▸ **Tasks to perform**
**A.** Substitute "movements" for "flows" in the article on Denmark's migration stance, writing it out again beginning at the words "During the Danish" and stopping after "flows into Europe.".
**B.** Carry on the article about Denmark's EU migration stance from its final sentence.

BEGIN Text

EU Futures™: 'Denmark to Teach the EU Strenuousness on Migration'
According to Austrian state broadcaster ORF, if you're for high growth and cuts to administrative overhead, you're 'far right'
Found this gem™ and couldn’t resist.
Translation, emphases, and [snark (sighs)] mine.
Denmark to Teach the EU Strenuousness on Migration
For three years in a row, Vienna has held the title of ‘most liveable city in the world’ in the Economist ranking. This year no longer, as the Danish capital Copenhagen has taken the throne. Denmark, which takes over the EU Council presidency on 1 July, is also attracting many covetous glances: high growth, lean structures, hardly any asylum seekers. In the coming six months, Copenhagen will probably also want to urge its EU partners to be stricter in their asylum and migration policies.
Via [Austrian state broadcaster] ORF.at, 2 July 2025 [source; archive]
Formerly a very liberal [sic] country, Denmark has successively tightened its migration rules since the beginning of the millennium, and rapidly so since the wave of refugees in 2015. The Social Democrats, who were in opposition at the time, followed suit: Since her election as leader ten years ago, Mette Frederiksen has shifted her party far to the right [so…shrinking administrative overhead and high growth (relatively speaking) is now ‘far right’. Or whatever]. She has repeatedly described immigration from non-Western countries as Denmark’s ‘biggest challenge’. In 2019, she won the parliamentary election with statements like this [since elections are a kind of popularity contest, it looks like she’s not alone with these sentiments].
During the Danish Council Presidency, she now hopes to reach an EU consensus on outsourcing asylum procedures outside Europe and limiting the scope of European Court of Human Rights judgements. ‘We need new solutions to reduce the influx to Europe and effectively send back those who have no right to stay in our countries’, said Frederiksen.
Migration policy is linked to security [huhum, remember the ‘no-one is safe, unless everybody is safe’ trope?], said Danish European Affairs Minister Marie Bjerre at the presentation of the priorities for the EU Council Presidency last week:
That means we need a safer, more stable and more robust Europe, and that is not really the case if we do not control the flows into Europe.

END Text
BEGIN Record extracts

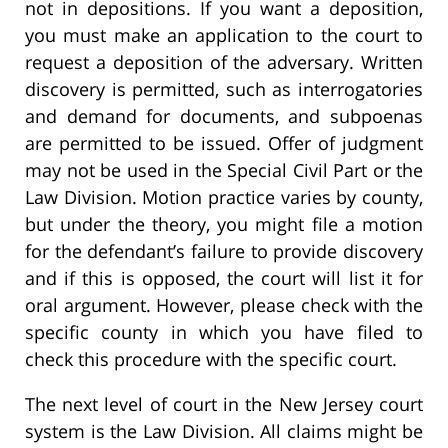
not in depositions. If you want a deposition,
you must make an application to the court to
request a deposition of the adversary. Written
discovery is permitted, such as interrogatories
and demand for documents, and subpoenas
are permitted to be issued. Offer of judgment
may not be used in the Special Civil Part or the
Law Division. Motion practice varies by county,
but under the theory, you might file a motion
for the defendant’s failure to provide discovery
and if this is opposed, the court will list it for
oral argument. However, please check with the
specific county in which you have filed to
check this procedure with the specific court.
The next level of court in the New Jersey court
system is the Law Division. All claims might be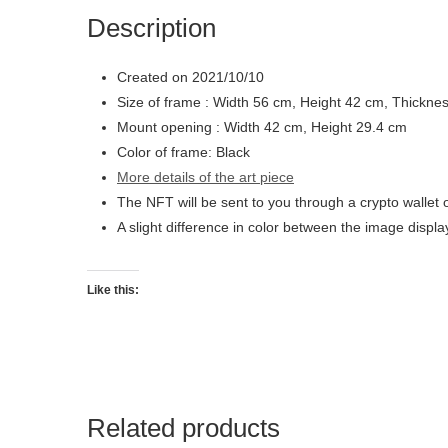
Description
Created on 2021/10/10
Size of frame : Width 56 cm, Height 42 cm, Thickne
Mount opening : Width 42 cm, Height 29.4 cm
Color of frame: Black
More details of the art piece
The NFT will be sent to you through a crypto wallet 
A slight difference in color between the image displ
Like this:
Related products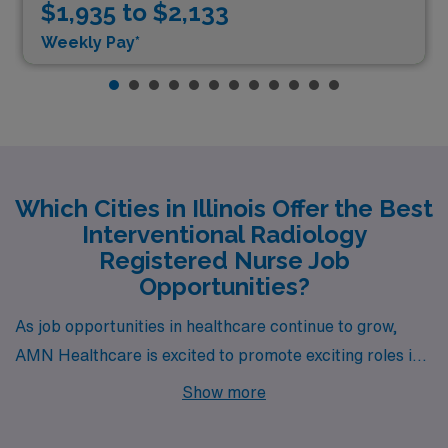
$1,935 to $2,133
Weekly Pay*
Which Cities in Illinois Offer the Best
Interventional Radiology
Registered Nurse Job
Opportunities?
As job opportunities in healthcare continue to grow,
AMN Healthcare is excited to promote exciting roles in
Interventional Radiology across dynamic cities in Illinois
Show more
including Urbana, Carbondale, Peoria, Chicago, and
Rockford. Each city offers unique benefits, competitive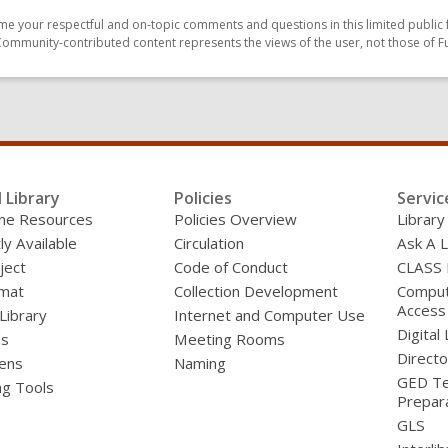
e your respectful and on-topic comments and questions in this limited public 
Community-contributed content represents the views of the user, not those of F
l Library
Policies
Servic
line Resources
Policies Overview
Library
ly Available
Circulation
Ask A L
ject
Code of Conduct
CLASS
mat
Collection Development
Compute
Access
 Library
Internet and Computer Use
Digital 
ds
Meeting Rooms
Directo
ens
Naming
GED Te
ng Tools
Prepar
GLS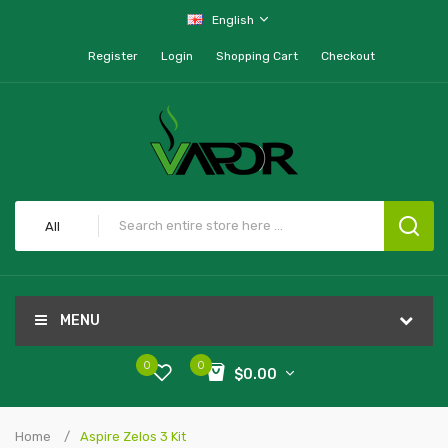
English
Register
Login
Shopping Cart
Checkout
All
MENU
0
0
$0.00
Home
Aspire Zelos 3 Kit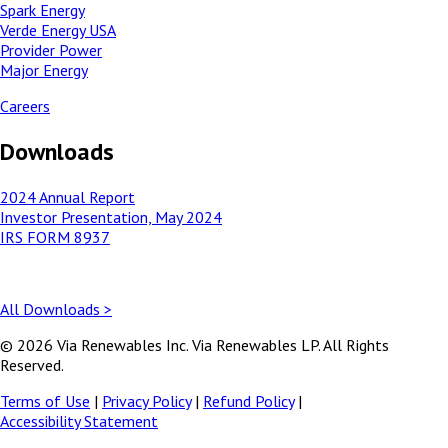
Spark Energy
Verde Energy USA
Provider Power
Major Energy
Careers
Downloads
2024 Annual Report
Investor Presentation, May 2024
IRS FORM 8937
All Downloads >
© 2026 Via Renewables Inc. Via Renewables LP. All Rights
Reserved.
Terms of Use
|
Privacy Policy
|
Refund Policy
|
Accessibility Statement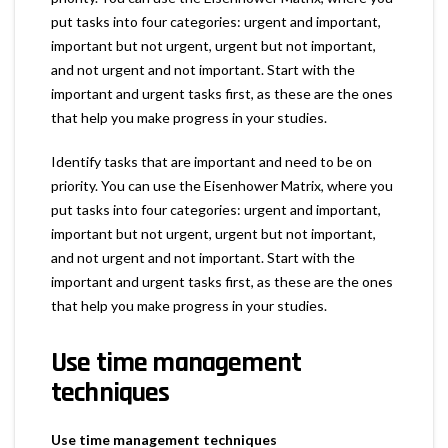
put tasks into four categories: urgent and important,
important but not urgent, urgent but not important,
and not urgent and not important. Start with the
important and urgent tasks first, as these are the ones
that help you make progress in your studies.
Identify tasks that are important and need to be on
priority. You can use the Eisenhower Matrix, where you
put tasks into four categories: urgent and important,
important but not urgent, urgent but not important,
and not urgent and not important. Start with the
important and urgent tasks first, as these are the ones
that help you make progress in your studies.
Use time management
techniques
Use time management techniques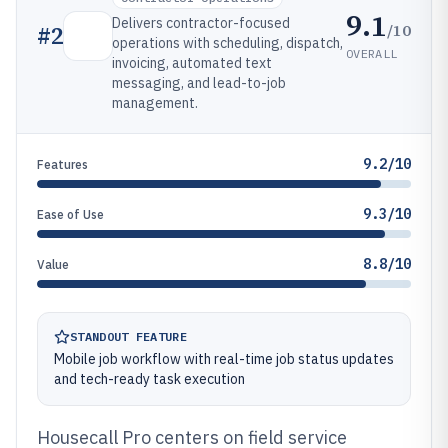
9.1
Delivers contractor-focused
/10
#
2
operations with scheduling, dispatch,
OVERALL
invoicing, automated text
messaging, and lead-to-job
management.
9.2/10
Features
9.3/10
Ease of Use
8.8/10
Value
STANDOUT FEATURE
Mobile job workflow with real-time job status updates
and tech-ready task execution
Housecall Pro centers on field service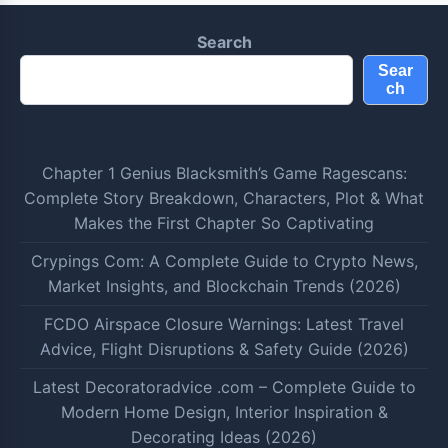
Search
Sear
ch
Chapter 1 Genius Blacksmith’s Game Ragescans:
Complete Story Breakdown, Characters, Plot & What
Makes the First Chapter So Captivating
Crypings Com: A Complete Guide to Crypto News,
Market Insights, and Blockchain Trends (2026)
FCDO Airspace Closure Warnings: Latest Travel
Advice, Flight Disruptions & Safety Guide (2026)
Latest Decoratoradvice .com – Complete Guide to
Modern Home Design, Interior Inspiration &
Decorating Ideas (2026)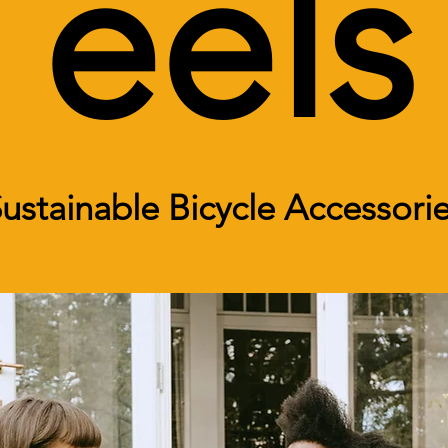
eels
ustainable Bicycle Accessori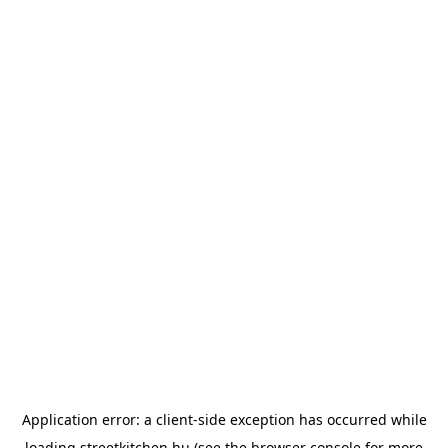
Application error: a
client
-side exception has occurred while
loading
streetkitchen.hu
(see the
browser console
for more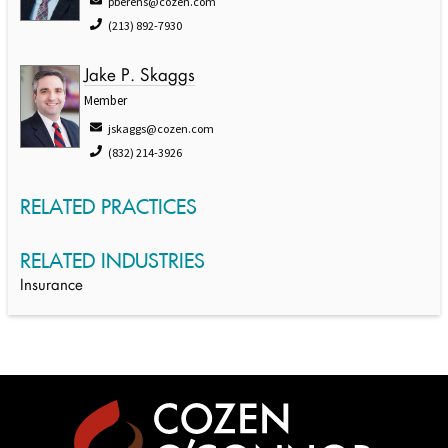
pberens@cozen.com
(213) 892-7930
Jake P. Skaggs
Member
jskaggs@cozen.com
(832) 214-3926
RELATED PRACTICES
RELATED INDUSTRIES
Insurance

END Record extracts

▸ **Exercise results**
**A.**
During the Danish Council Presidency, she now hopes to reach an EU consensus on outsourcing asylum procedures outside Europe and limiting the scope of European Court of Human Rights judgements. ‘We need new solutions to reduce the influx to Europe and effectively send back those who have no right to stay in our countries’, said Frederiksen.
Migration policy is linked to security [huhum, remember the ‘no-one is safe, unless everybody is safe’ trope?], said Danish European Affairs Minister Marie Bjerre at the presentation of the priorities for the EU Council Presidency last week:
That means we need a safer, more stable and more robust Europe, and that is not really the case if we do not control the movements into Europe.

**B.**
Temporary Residence Permits
Refugees in Denmark receive a one-year residence permit, which can be extended. However, they are encouraged to return to their home country as soon as the authorities deem that they no longer need a safe haven. In 2020, Denmark made headlines when it revoked the residence permits of 200 Syrians. The reason given was that the situation in Damascus was so stable that returning posed no risk [so, now it’s even safer, right?].
In May, Denmark joined eight other European countries, including Austria, in seeking a reinterpretation of the European Convention on Human Rights to enable changes to migration policy, such as making it easier to expel foreign criminals [what a far right™, radical thought]. ‘We want to use our democratic mandate to start a new and open discussion on the interpretation of the European Convention on Human Rights’, the letter states. ‘We need to restore the right balance.’
Competitiveness in the Global Elite [wait, there is such a ‘global elite’?]
Defence and security as well as competitiveness are among the other priorities of the Danish Presidency, which has the motto ‘A strong Europe in a changing world’. Ecological change goes ‘hand in hand’ with building a more secure and competitive Europe.
When it comes to competitiveness, Europe can certainly learn something from Denmark. In the recently published ‘World Competitiveness Ranking’ by the Lausanne-based International Institute for Management Development (IMD), Denmark ranked fourth as the best European country—Austria, by comparison, came 26th [here’s the Wikipedia piece about IMD: it was co-founded by Nestlé…].
‘Common Sense, Problem Awareness, and Courage’
Austria should also look to Denmark for inspiration when it comes to economic development and government efficiency, the Federation of Austrian Industries (IV) recently demanded. A lot can be learnt from ‘common sense, problem awareness, and courage at all levels there’, said IV Secretary General Christoph Neumayer.
Denmark has reorganised its administration over the past two decades and has since significantly reduced its government spending ratio from over 58% to 46.8% of gross domestic product (GDP). Austria’s spending ratio is more than 52% of GDP. According to the online platform Statista, real GDP growth in Denmark was around 3.7% in 2024 and is forecast to be around 2.9% this year. Austria could just manage to avoid a third consecutive year of recession in 2025.
Major Challenges
Denmark is therefore a model country within the EU in many respects, but the Council Presidency will certainly not be easy. The main challenges are likely to be the ongoing Hungarian blockade of EU accession negotiations with Ukraine and European cohesion in the customs dispute with the USA. There is also the threat of a dispute over money, as talks on the long-term EU budget from 2028 to the end of 2034 are due to begin in the coming months.
Bottom Lines
Oh, my, what is this now? This is the bloody extra-woke state broadcaster that’s now considering a mainstream labour party as ‘far right’.
Where will that nonsense stop? I suppose once the Maoists and Stalinists are also ‘far right’, that label will be returning to the other side of the political continuum and the stupidity will get another run. Who claims history isn’t cyclical?
These and other cheap quips aside, we also note that the top spot in that competitiveness ranking is held by—Switzerland, i.e., the one major European country that’s not in the EU (kinda). They, too, hand out temporary work and residency permits (green card equivalents) and, if you fail to hold up your language training requirements, will be deported. I suppose that the Swiss are also ‘far right’ in that sense.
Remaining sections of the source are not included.